Lenz wünscht sich die Wiedereröffnung des Turms
Für Peter Lenz ist das "totaler Unsinn". Er sagt, die durch Tiefdruck imprägnierten Stämme seien nicht marode und würden durch ihren senkrechten Stand nur wenig Angriffsfläche für Wind und Wetter bieten. "Andere Türme mit horizontalen Baugliedern aus Douglasienholz verrotten hingegen mit der Zeit. Der Hünersedelturm in Freiamt ist so ein Beispiel. Dort hätte man die horizontalen Streben verblechen müssen", weiß der mit 89 Jahren immer noch aktive Statiker.
Das ist wie ein Armdrücken und das will ich unbedingt gewinnen
Er glaubt nicht, dass der Turm bald weg ist. Sein Wunsch wäre, "dass wir den Turm einfach wieder aufmachen." Um das zu erreichen, bespricht sich Peter Lenz mit anderen Statikern und lässt sich inzwischen auch von einem Rechtsanwalt beraten. Er will als Ideengeber und Erbauer des Turms sein Urheberrecht einklagen. "Ich will das Recht und die Rechtmäßigkeit erzwingen", sagt er.
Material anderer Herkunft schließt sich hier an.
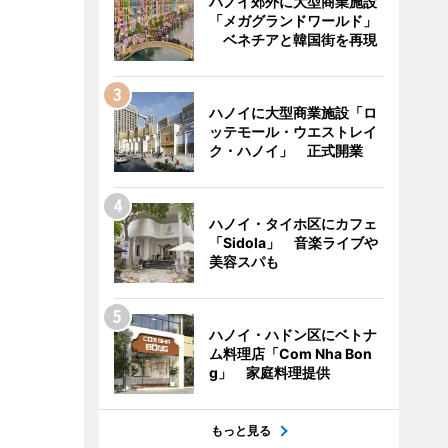
ハノイ郊外に大型商業施設
「メガグランドワールド」
ベネチアと韓国街を再現
ハノイに大型商業施設「ロ
ッテモール・ウエストレイ
ク・ハノイ」 正式開業
ハノイ・タイホ区にカフェ
「Sidola」 音楽ライブや
美容スパも
ハノイ・ハドン区にベトナ
ム料理店「Com Nha Bon
g」 家庭料理提供
もっと見る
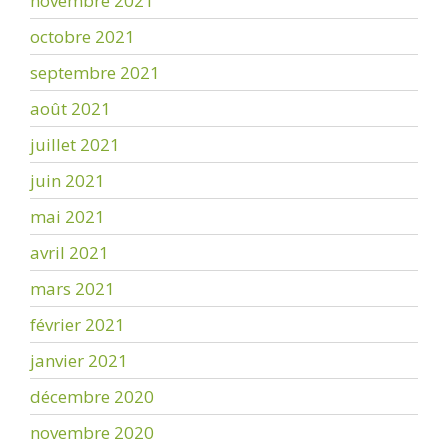
novembre 2021
octobre 2021
septembre 2021
août 2021
juillet 2021
juin 2021
mai 2021
avril 2021
mars 2021
février 2021
janvier 2021
décembre 2020
novembre 2020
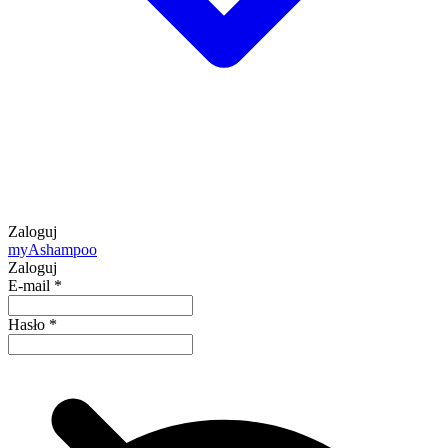
Zaloguj
my
Ashampoo
Zaloguj
E-mail
*
Hasło
*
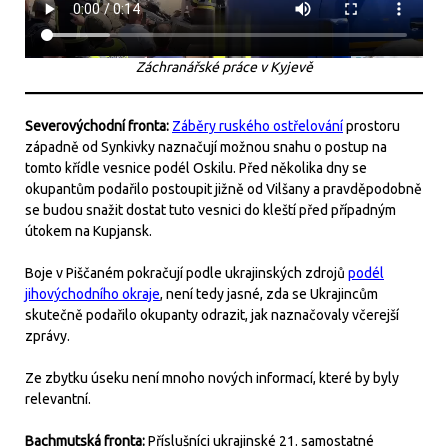
Záchranářské práce v Kyjevě
Severovýchodní fronta:
Záběry ruského ostřelování
prostoru
západně od Synkivky naznačují možnou snahu o postup na
tomto křídle vesnice podél Oskilu. Před několika dny se
okupantům podařilo postoupit jižně od Vilšany a pravděpodobně
se budou snažit dostat tuto vesnici do kleští před případným
útokem na Kupjansk.
Boje v Piščaném pokračují podle ukrajinských zdrojů
podél
jihovýchodního okraje
, není tedy jasné, zda se Ukrajincům
skutečně podařilo okupanty odrazit, jak naznačovaly včerejší
zprávy.
Ze zbytku úseku není mnoho nových informací, které by byly
relevantní.
Bachmutská fronta:
Příslušníci ukrajinské 21. samostatné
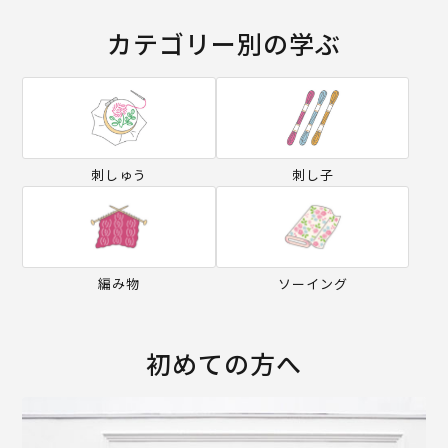
カテゴリー別の学ぶ
刺しゅう
刺し子
編み物
ソーイング
初めての方へ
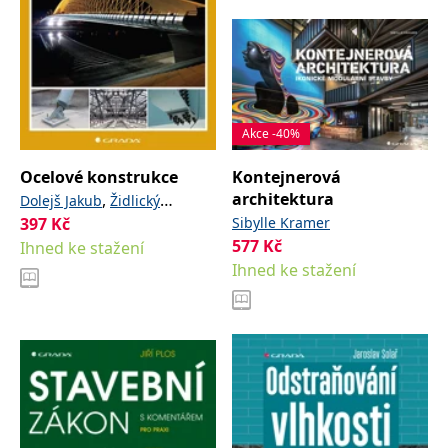
Akce -40%
Ocelové konstrukce
Kontejnerová
architektura
,
Dolejš Jakub
Židlický
397
Kč
,
Sibylle Kramer
Břetislav
Gregor Dalibor
577
Kč
Ihned ke stažení
Ihned ke stažení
Stefan Schlatterer wird die Erwartungshaltung, den Eichbergturm wieder zu öffnen, nicht erfüllen. "Mir tut dieser Vorgang unglaublich leid, weil ich Peter Lenz seit vielen Jahren kenne und seine persönliche Leistung sehr wertschätze." Für den Oberbürgermeister ist es aber eine Tatsache, "dass das Ergebnis so ist wie es ist. Es ist keine Erfindung der Stadtverwaltung, dass keine Tragfähigkeit mehr besteht. Es ist die Einschätzung von Berufskollegen von Peter Lenz." Daran ändert für das CDU-Mitglied auch nicht die eigene persönliche Verbindung zum Eichbergturm. "Ich bin selbst so oft auf dem Turm gewesen, meine Joggingstrecke führt daran vorbei. Ich behaupte mal, dass es jeder Emmendingerin und jedem Emmendinger in der Seele wehtut."
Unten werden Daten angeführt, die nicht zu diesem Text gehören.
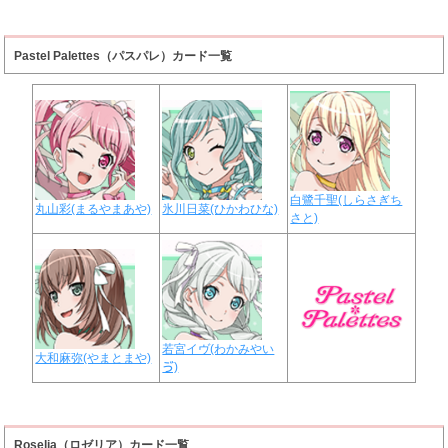
Pastel Palettes（パスパレ）カード一覧
白鷺千聖(しらさぎち
丸山彩(まるやまあや)
氷川日菜(ひかわひな)
さと)
若宮イヴ(わかみやい
大和麻弥(やまとまや)
ゔ)
Roselia（ロゼリア）カード一覧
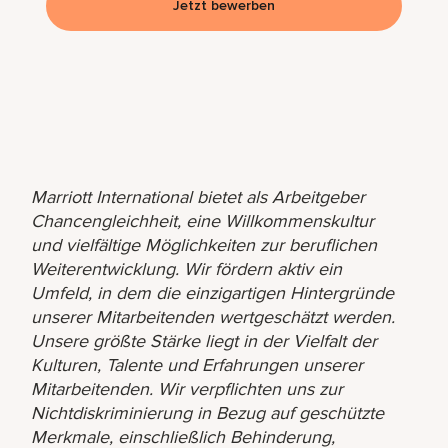
Jetzt bewerben
Marriott International bietet als Arbeitgeber
Chancengleichheit, eine Willkommenskultur
und vielfältige Möglichkeiten zur beruflichen
Weiterentwicklung. Wir fördern aktiv ein
Umfeld, in dem die einzigartigen Hintergründe
unserer Mitarbeitenden wertgeschätzt werden.
Unsere größte Stärke liegt in der Vielfalt der
Kulturen, Talente und Erfahrungen unserer
Mitarbeitenden. Wir verpflichten uns zur
Nichtdiskriminierung in Bezug auf geschützte
Merkmale, einschließlich Behinderung,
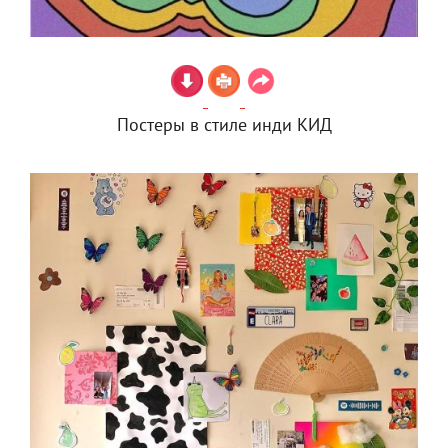
Постеры в стиле инди КИД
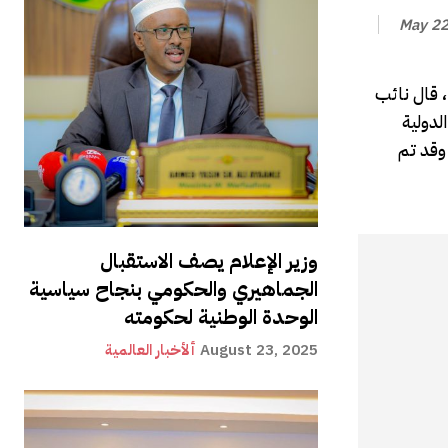
May 22
، قال نائب
لدولية
 وقد تم
وزير الإعلام يصف الاستقبال
الجماهيري والحكومي بنجاح سياسية
الوحدة الوطنية لحكومته
August 23, 2025
ألأخبار العالمية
Ein Kompromiss liegt wohl in weiter Ferne
Einen Kompromiss könnte ein möglicher Neubau darstellen, denkt Schlatterer. "Das ist eine Entscheidung des Gemeinderates, aber ich setze mich sehr dafür ein", sagt er. Der jetzige Eichbergturm sei eine unglaubliche Leistung von Peter Lenz und seinen Mitstreitern gewesen, so Schlatterer. Er schlägt vor, bei einem Neubau die Konstruktion, die Lenz erdacht hatte, beizubehalten und nur die Holzstämme durch Stahl zu ersetzen. "Ich hoffe, dass der Peter irgendwann darauf eingehen wird."
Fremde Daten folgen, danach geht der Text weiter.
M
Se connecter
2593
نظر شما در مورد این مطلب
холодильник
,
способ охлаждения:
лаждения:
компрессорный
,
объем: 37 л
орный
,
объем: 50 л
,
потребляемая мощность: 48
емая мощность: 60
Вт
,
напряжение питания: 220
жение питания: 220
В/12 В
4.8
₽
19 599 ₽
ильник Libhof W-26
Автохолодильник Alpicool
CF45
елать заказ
Der 89-Jährige lehnt eine Stahlkonstruktion aber ab. Er würde nach eigener Aussage im Rückblick "jedes einzelne Detail nochmal so machen. Ich bin zufrieden damit und glücklich darüber, dass es mir so gelungen ist." Das Vorgehen der Stadtverwaltung bezeichnet er als "eine Schande für Emmendingen".
Fakt ist: Der im April 2024 getroffene Gemeinderatsbeschluss zur Sanierung des Eichbergturms ist auch ein Jahr später noch immer gültig. Unter dem jetzigen Kenntnisstand sei dieser aber nicht mehr umsetzbar, sagt Schlatterer. Der gültige Beschluss werde deshalb durch einen neuen ersetzt, der Turm werde abgebaut. Damit scheint das Ende des höchsten Aussichtsturms in Deutschland dann endgültig besiegelt zu sein.